Power vs. Volumetric Density
Power density measures how much power a solution delivers relative to its own volume, while volumetric density describes how efficiently the entire system uses space. In other words, power density focuses on the power module itself, whereas volumetric density reflects the overall system architecture and all supporting components. Power solutions are notorious for being the long pole in the tent—for influencing overall system size, volumetric efficiency, system bill-of-materials costs, and power density. Typically, these are broken down into common figures of merit (FOM) for a system, such as its size, weight, and power (SWaP) characteristics. When combined with a cost metric, this is referred to as SWaP-C factors [1].
Power density is generally a function of total available power versus overall solution volume, which is why component size tends to inversely relate to power density. The power density metric becomes more critical when combined with overall solution mass (typically translated to weight on Earth), which can be a key FOM in nontethered applications, as discussed from multiple perspectives in the content that follows.
It is also important to differentiate power density from volumetric density. Power density can be specifically characterized in the context of the power solution, which is a subset of the overall system volume. In general, power density always increases, whereas volumetric density can decrease as major system loads shrink in size (and possibly in power requirements) and/or increase functionality to perform more work in the same volume from generation to generation. This can create a trend different from that observed directly for power solutions. The industry has attempted to normalize these discrepancies with oversimplified metrics, such as dollar per watt ($/W), which make little sense unless comparing highly similar power supplies.
As with any aspect of evaluating power solutions and their technical and financial impact, it is crucial to look beyond first-order analysis. Power consumption and energy efficiency often resemble a “whack-a-mole” scenario, where optimizing one subsystem may reduce performance in another area, leaving the effective system-level impact the same or worse. Classic examples include when the enhanced power density of a wide-bandgap power switch, such as gallium nitride or silicon carbide, allows for a physically smaller power train (even with increased power-handling capability) by leveraging higher switching frequencies that reduce some power components.

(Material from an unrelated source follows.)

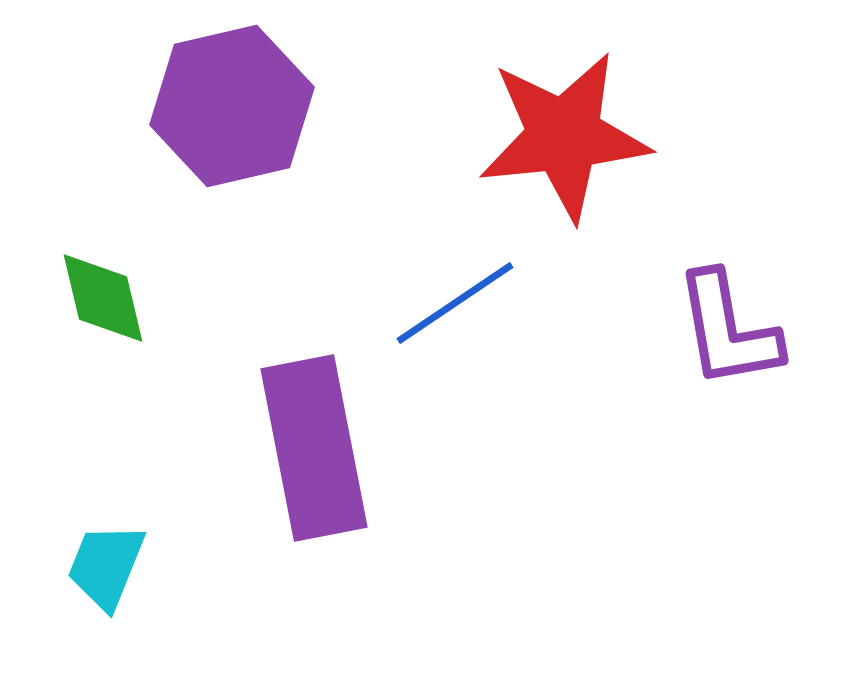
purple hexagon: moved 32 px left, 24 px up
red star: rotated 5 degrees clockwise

However, this may also necessitate a larger (and potentially costlier) thermal mitigation solution to manage denser power dissipation in smaller geometries or even require liquid cooling. Often, seemingly minor features can disproportionately impact solution size and cost. For example, connectors (especially blind-mate types) and fans can significantly affect all FOMs in a SWaP-C analysis since they can be large, and electromechanical components can be bottlenecks for maximizing system quality and reliability.
Power solutions do not scale at the same rate as items on the load side, such as those influenced by Moore’s Law and microelectromechanical system devices. Consequently, system roadmaps cannot expect an exponential reduction in power solution size (or exponential increase in power density) solely from year-over-year process node improvements. That said, a power solution can help keep pace with enhanced load size and performance by meeting increasing load demands in its own way [2].

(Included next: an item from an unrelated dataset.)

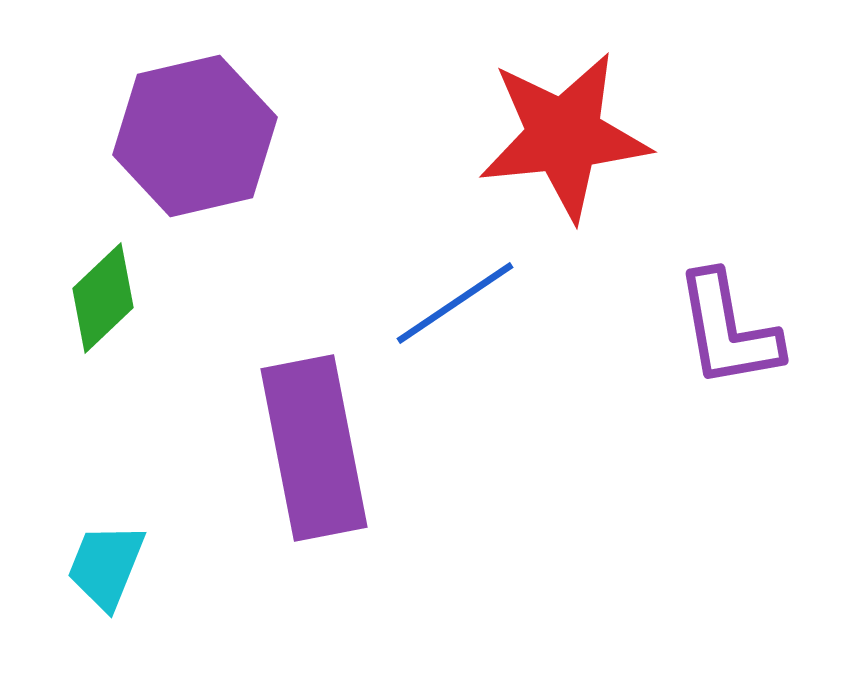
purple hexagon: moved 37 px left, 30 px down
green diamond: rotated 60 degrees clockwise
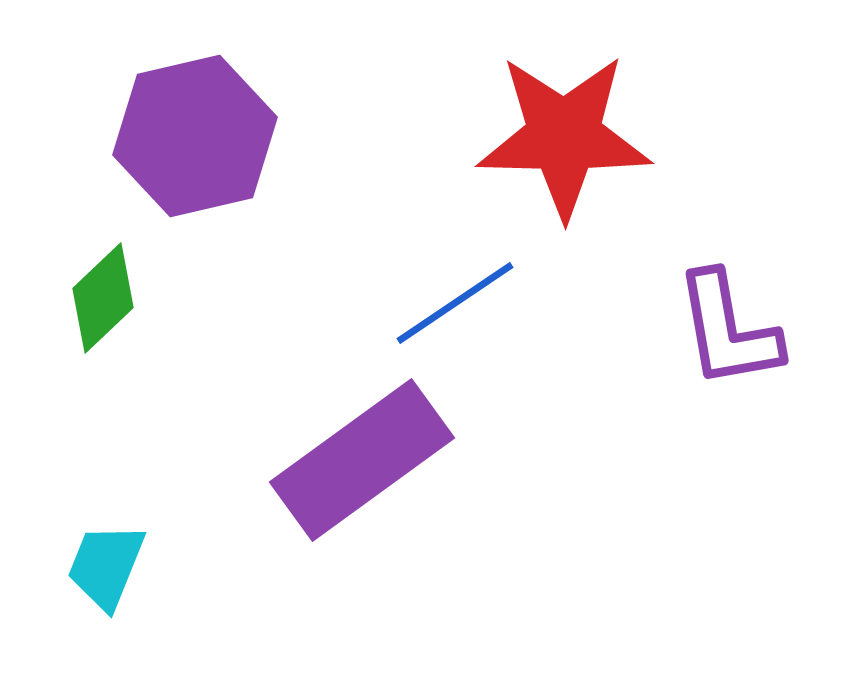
red star: rotated 7 degrees clockwise
purple rectangle: moved 48 px right, 12 px down; rotated 65 degrees clockwise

Power density is generally a function of total available power versus overall solution volume, which is why component size tends to inversely relate to power density. The power density metric becomes more critical when combined with overall solution mass (typically translated to weight on Earth), which can be a key FOM in nontethered applications, as discussed from multiple perspectives in the content that follows.
It is also important to differentiate power density from volumetric density. Power density can be specifically characterized in the context of the power solution, which is a subset of the overall system volume. In general, power density always increases, whereas volumetric density can decrease as major system loads shrink in size (and possibly in power requirements) and/or increase functionality to perform more work in the same volume from generation to generation. This can create a trend different from that observed directly for power solutions. The industry has attempted to normalize these discrepancies with oversimplified metrics, such as dollar per watt ($/W), which make little sense unless comparing highly similar power supplies.

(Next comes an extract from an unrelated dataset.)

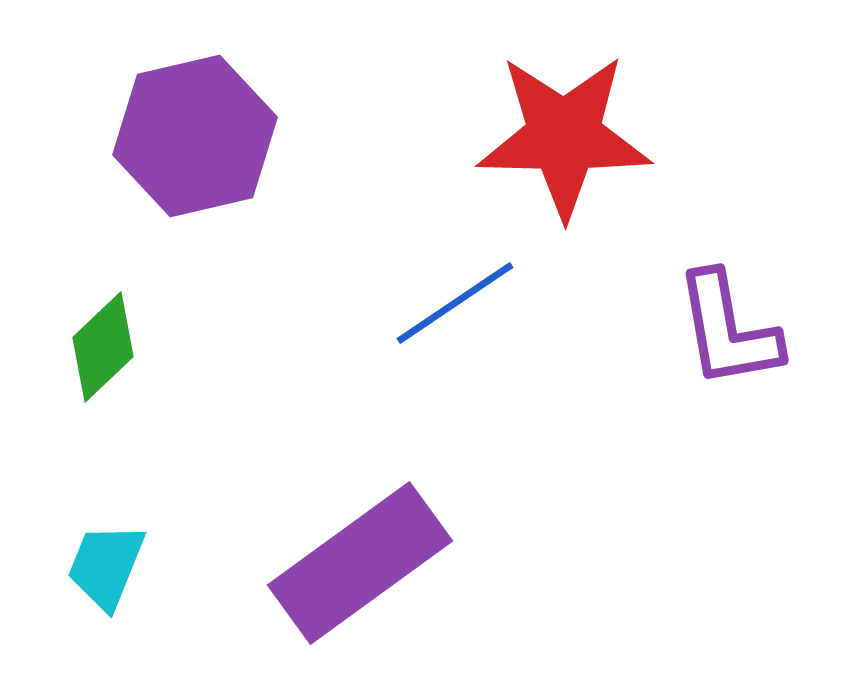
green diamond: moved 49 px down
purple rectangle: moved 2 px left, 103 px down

As with any aspect of evaluating power solutions and their technical and financial impact, it is crucial to look beyond first-order analysis. Power consumption and energy efficiency often resemble a “whack-a-mole” scenario, where optimizing one subsystem may reduce performance in another area, leaving the effective system-level impact the same or worse. Classic examples include when the enhanced power density of a wide-bandgap power switch, such as gallium nitride or silicon carbide, allows for a physically smaller power train (even with increased power-handling capability) by leveraging higher switching frequencies that reduce some power components.
However, this may also necessitate a larger (and potentially costlier) thermal mitigation solution to manage denser power dissipation in smaller geometries or even require liquid cooling. Often, seemingly minor features can disproportionately impact solution size and cost. For example, connectors (especially blind-mate types) and fans can significantly affect all FOMs in a SWaP-C analysis since they can be large, and electromechanical components can be bottlenecks for maximizing system quality and reliability.
Power solutions do not scale at the same rate as items on the load side, such as those influenced by Moore’s Law and microelectromechanical system devices. Consequently, system roadmaps cannot expect an exponential reduction in power solution size (or exponential increase in power density) solely from year-over-year process node improvements. That said, a power solution can help keep pace with enhanced load size and performance by meeting increasing load demands in its own way [2].